Bioassays are essential for detecting neutralizing Abs or other factors that can functionally inhibit cytokine or growth factor activity and may be the most clinically relevant Ab assay for measuring neutralizing capability of Abs against EPO. However, neutralizing Ab assays may not be suitable for rapid screening of large patient groups, because of their lack of sensitivity and length of time required to culture erythroid cells (7 to 14 days). However, the use of continuously growing EPO-dependent cell lines will overcome this problem.

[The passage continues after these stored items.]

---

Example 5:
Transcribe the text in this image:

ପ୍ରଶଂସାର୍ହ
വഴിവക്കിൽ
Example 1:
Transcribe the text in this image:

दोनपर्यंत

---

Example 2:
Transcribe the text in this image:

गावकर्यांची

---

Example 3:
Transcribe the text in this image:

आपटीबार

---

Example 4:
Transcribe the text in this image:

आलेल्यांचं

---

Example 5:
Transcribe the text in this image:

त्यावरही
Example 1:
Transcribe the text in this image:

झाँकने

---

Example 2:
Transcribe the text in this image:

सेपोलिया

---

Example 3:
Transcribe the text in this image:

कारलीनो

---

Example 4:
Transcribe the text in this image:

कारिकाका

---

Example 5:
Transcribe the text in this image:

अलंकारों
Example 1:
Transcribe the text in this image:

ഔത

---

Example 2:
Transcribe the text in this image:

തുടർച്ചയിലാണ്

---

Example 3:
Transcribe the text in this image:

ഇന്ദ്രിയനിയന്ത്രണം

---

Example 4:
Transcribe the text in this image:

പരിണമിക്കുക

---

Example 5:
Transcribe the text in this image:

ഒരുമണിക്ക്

The BIAcore immunoassay has been used successfully to measure high-affinity, anti-EPO Abs in the sera of patients with Ab-mediated PRCA, and these Abs appeared to correlate well with the presence of EPO-neutralizing Abs. The ability of the BIAcore assay to readily determine Ab concentration and binding affinities may ultimately prove useful in differentiating low-affinity from high-affinity Abs and their relative contribution to the development of Ab-mediated PRCA.

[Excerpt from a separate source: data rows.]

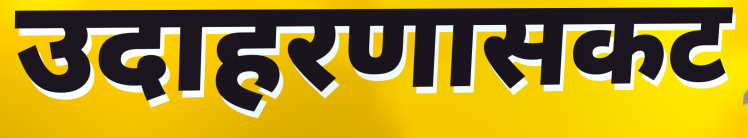
उदाहरणासकट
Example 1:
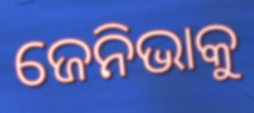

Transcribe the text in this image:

ଜେନିଭାକୁ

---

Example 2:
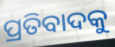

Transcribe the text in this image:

ପ୍ରତିବାଦକୁ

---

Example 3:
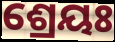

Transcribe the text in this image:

ଶ୍ରେୟଃ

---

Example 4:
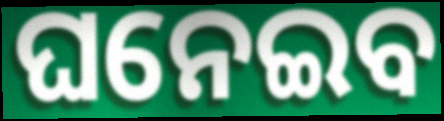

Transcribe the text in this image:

ଘନେଇବ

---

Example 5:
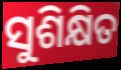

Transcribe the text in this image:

ସୁଶିକ୍ଷିତ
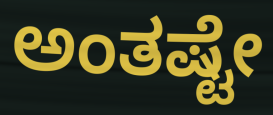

Currently, there are no recommendations for which assay(s) should be used as the standard method for screening patients for anti-EPO Abs or which should be used as the definitive diagnostic method. To date, diagnosis of Ab-mediated PRCA remains dependent on results from bone marrow examination plus demonstration of anti-EPO Abs by BIAcore, RIP, or ELISA. The question of which patients should be tested remains unresolved, because there is no published case definition of Ab-mediated PRCA. An association between the presence of baseline anti-EPO Abs and increased risk for developing Ab-mediated PRCA has not been demonstrated.

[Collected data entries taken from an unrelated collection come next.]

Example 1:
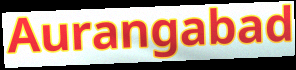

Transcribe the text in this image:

Aurangabad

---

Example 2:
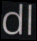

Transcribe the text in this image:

dl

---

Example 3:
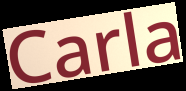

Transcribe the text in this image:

Carla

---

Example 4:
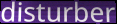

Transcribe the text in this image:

disturber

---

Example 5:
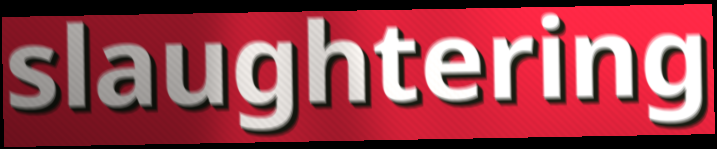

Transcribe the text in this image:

slaughtering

Demographically, patients receiving human serum albumin-free formulations of the Eprex brand of epoetin alfa by the SC route appear to have the greatest probability of developing Ab-mediated PRCA (28). However, the relative risks for developing Ab-mediated PRCA with the use of any of the commercially available EPO preparations (e.g., epoetin beta [NeoRecormon], epoetin alfa [Epogen], or darbepoetin alfa [Aranesp]) are very low. Most published studies present Ab data on patients already diagnosed with PRCA or on patients in whom the clinical signs of PRCA are emerging. Currently, there are no longitudinal data for Ab responses before and during the course of EPO therapy in anemia patients. Therefore, a clear need exists for standardization of Ab testing in patients with developing or full-blown Ab-mediated PRCA.

Other issues that remain to be addressed include which patients should be tested for Abs and when, how often they should be tested, which assay results are the most clinically relevant to the development of Ab-mediated PRCA and its resolution, and what factors impact cost and reimbursement. Reaching consensus on these issues will facilitate effective diagnosis and treatment of patients with this serious disorder.